At the Rowena Reservoir in the Los Feliz district, work on a 10-million-gallon underground storage tank was completed last year, meeting the goal of protecting water quality there.

To counter the concerns of nearby residents who feared that Rowena would lose its picturesque atmosphere, DWP engineers agreed to build an aesthetically pleasing landscape on top of the storage tank.

The artificial vista included two small ponds.

When discussions about the Hollywood project began, residents accustomed to the panoramic views of the reservoirs feared that they would lose the vistas. They had heard of the DWP plans to cover the Silver Lake and Ivanhoe reservoirs, an idea that has since been discarded, and of the comment by one DWP engineer, who bluntly told some residents that they would have to lose their scenic views.

"I didn't want to lose that view, but I was afraid to tell the DWP that," said one Hollywood Hills resident, who asked that he not be identified. "I guess I'm still afraid of them, but I'm glad we spoke up. They listened to us."
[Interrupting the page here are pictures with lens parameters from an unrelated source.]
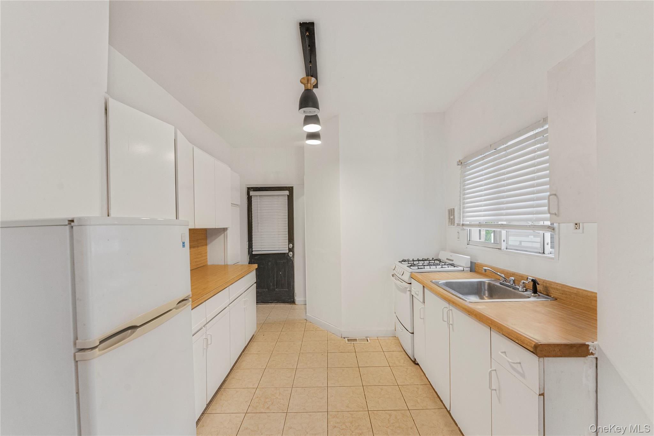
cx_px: 327
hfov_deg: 101.9
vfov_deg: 78.8
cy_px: 218
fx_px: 265
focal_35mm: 15
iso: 1000
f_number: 8
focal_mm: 14.6
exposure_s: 1/15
Residents were skeptical about a DWP proposal to build a water filtration plant at the reservoirs. Then engineers focused on a plan that seemed to make everyone happy:

* Bury two 30-million-gallon tanks in a hillside next to the lakes, replacing the reservoirs, built in 1927, as the source of water for 500,000 DWP customers in the Hollywood area.

* Retain the two reservoirs as storage areas for water in case of an emergency, thus maintaining the vistas.

* Construct a pipeline from the San Fernando Valley to transport water to the two underground tanks.

As the work progressed, some wondered if the project was worth it. Dust, noise and street detours were commonplace.

But in the end, most in the area appreciated the result: newly landscaped hillsides that add to the secluded reservoirs' idyllic ambience.

"It's even a better place to run now," said Roma, the jogger, "and it's still close to the hustle and bustle of Hollywood."

The DWP and Kiewit Pacific, an Omaha construction company with offices in Santa Fe Springs that handled the project, staged a gathering Saturday to thank residents for their patience during the project and to dedicate the new facilities.

"It's something we can be proud of," the DWP's Harasick said.